Manfaat permainan ini untuk melaih kesabaran anak. Menerbangkan layang-layang bukan suatu hal yang mudah. Anak harus dituntut sabar mencari arah angin yang tepat untuk menerbangkan laying-layangnya dan menggerak-gerakkan tali layang-layang dengan gerakan yang tepat agar tali layang-layang tidak terputus.

  • Gebok

Gebok adalah salah satu permainan tradisional yang sangat seru untuk dimainkan. Sebelum kemajuan teknologi berkembang pesat, permainan gebok selalu menjadi idola anak-anak. Permainan ini bisa dimainkan oleh anak laki-laki maupun anak perempuan. Proses permainan ini dimulai dengan membagi kelompok menjadi dua bagian. Masing-masing kelompok atau tim terdiri atas 5-7 anggota. Sebenarnya tidak ada petunjuk pasti mengenai jumlah pemain.

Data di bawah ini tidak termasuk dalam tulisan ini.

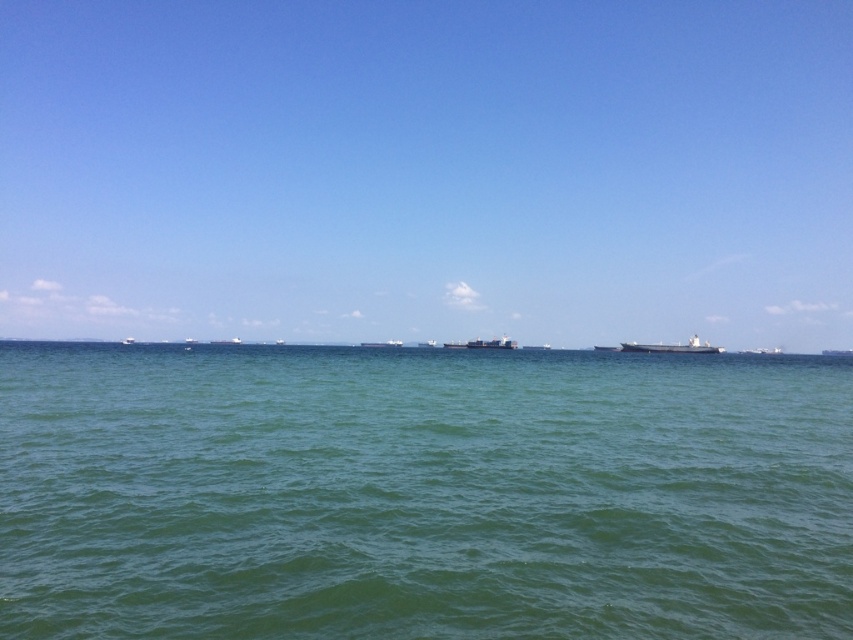
Question: Can you confirm if metallic gray ship at right is wider than metallic gray cargo ship at center?

Choices:
 (A) yes
 (B) no

Answer: (A)

Question: Does green water at center appear over metallic gray cargo ship at center?

Choices:
 (A) yes
 (B) no

Answer: (A)

Question: Among these points, which one is nearest to the camera?

Choices:
 (A) (514, 348)
 (B) (695, 336)

Answer: (A)

Question: Which point is farther from the camera taking this photo?

Choices:
 (A) (459, 342)
 (B) (699, 349)

Answer: (A)

Question: Does green water at center lie behind metallic gray ship at right?

Choices:
 (A) no
 (B) yes

Answer: (A)

Question: Which of these objects is positioned closest to the green water at center?

Choices:
 (A) metallic gray ship at center
 (B) metallic gray ship at right
 (C) metallic gray cargo ship at center

Answer: (B)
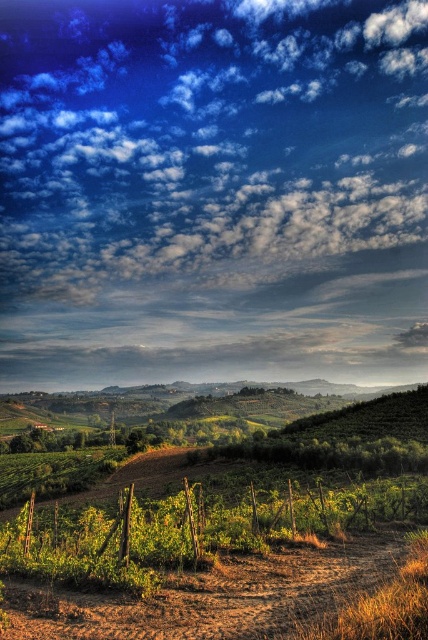
Is cloudy sky at upper center positioned at the back of green wire fence at lower center?

Yes, cloudy sky at upper center is further from the viewer.

Where is `cloudy sky at upper center`? The width and height of the screenshot is (428, 640). cloudy sky at upper center is located at coordinates (213, 189).

Identify the location of cloudy sky at upper center. (213, 189).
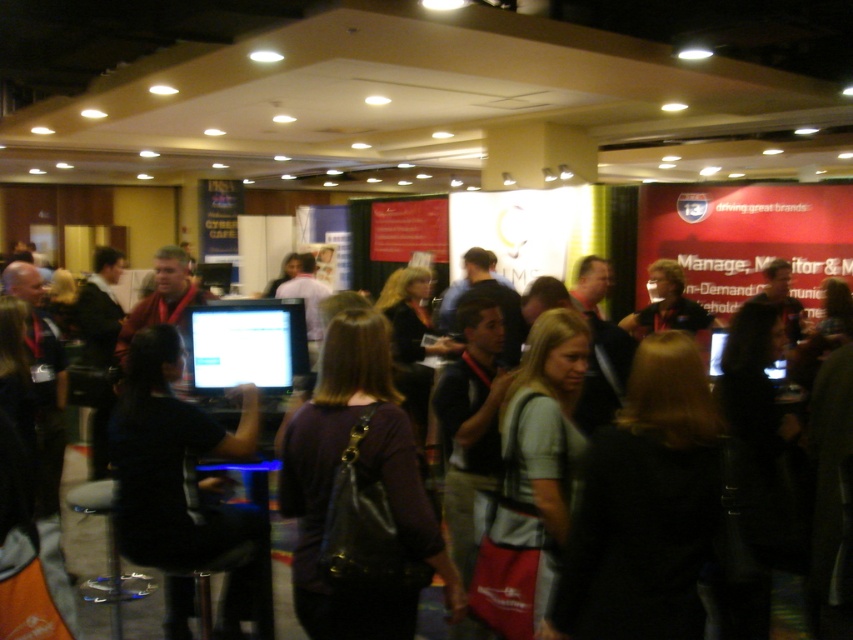
You are an event organizer trying to set up a photo backdrop for a group photo. You need to ensure that both the dark purple fabric shirt at center and the black matte computer at center are fully visible in the frame. Which object should be moved closer to the camera to avoid being cut off if they are currently positioned at the edge of the frame?

The dark purple fabric shirt at center should be moved closer to the camera because it might be wider than the black matte computer at center, making it more likely to be cut off if positioned at the edge.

Namun seringnya permainan ini dimainkan oleh 5-7 anggota pada masing-masing timnya.

Permainan dilakukan dengan menggunakan bola tenis. Bola digunakan untuk menghancurkan susunan batu yang disusun sebelum permainan dimulai. Dua belah tim harus “suit” terlebih dahulu untuk mennetukan tim mana yang menjadi penjaga batu dan tim mana yang menjadi pelempar bola.Tim yang kalah suit diharuskan menjaga susunan batu. Lalu tim lawan melempar susunan batu hingga batu rubuh.

Begitu batu rubuh, tim penjaga batu akan menangkap bola lalu diharuskan menggebok atau melempar tubuh seluruh anggota lawannya dengan bola. Bila tim lawan berhasil menyusun batu kembali tanpa terkena gebokan bola maka tim tersebut dinyatakan menang. Tim dinyatakan kalah bila seluruh anggota tim terkena gebokan bola sementara batu belum tersusun kembali.

Selain bermanfaat untuk mengembangkan kecerdasan emosional dan perkembangan kinestetik anak, permainan ini juga dapat melatih sportivitas anak. Nilai sportivitas yang sudah ditanamkan dalam diri anak sejak dini tentulah akan sangat bermanfaat bagi kehidupannya nanti.

Itulah beberapa jenis permainan tradisional anak di Indonesia beserta manfaatnya. Meskipun sudah jarang dimainkan, namun sebaiknya permainan-permainan tersebut tetap diperkenalkan kepada anak-anak.

Sebenarnya tidak ada salahnya jika anak ingin memainkan berbagai permainan modern yang canggih dan sifatnya edukatif, akan ettapi lebih baik jika dikombinasikan dengan jenis permainan tradisional yang tentu akan memberikan manfaat yang lebih banyak lagi bagi tumbuh kembang sang anak.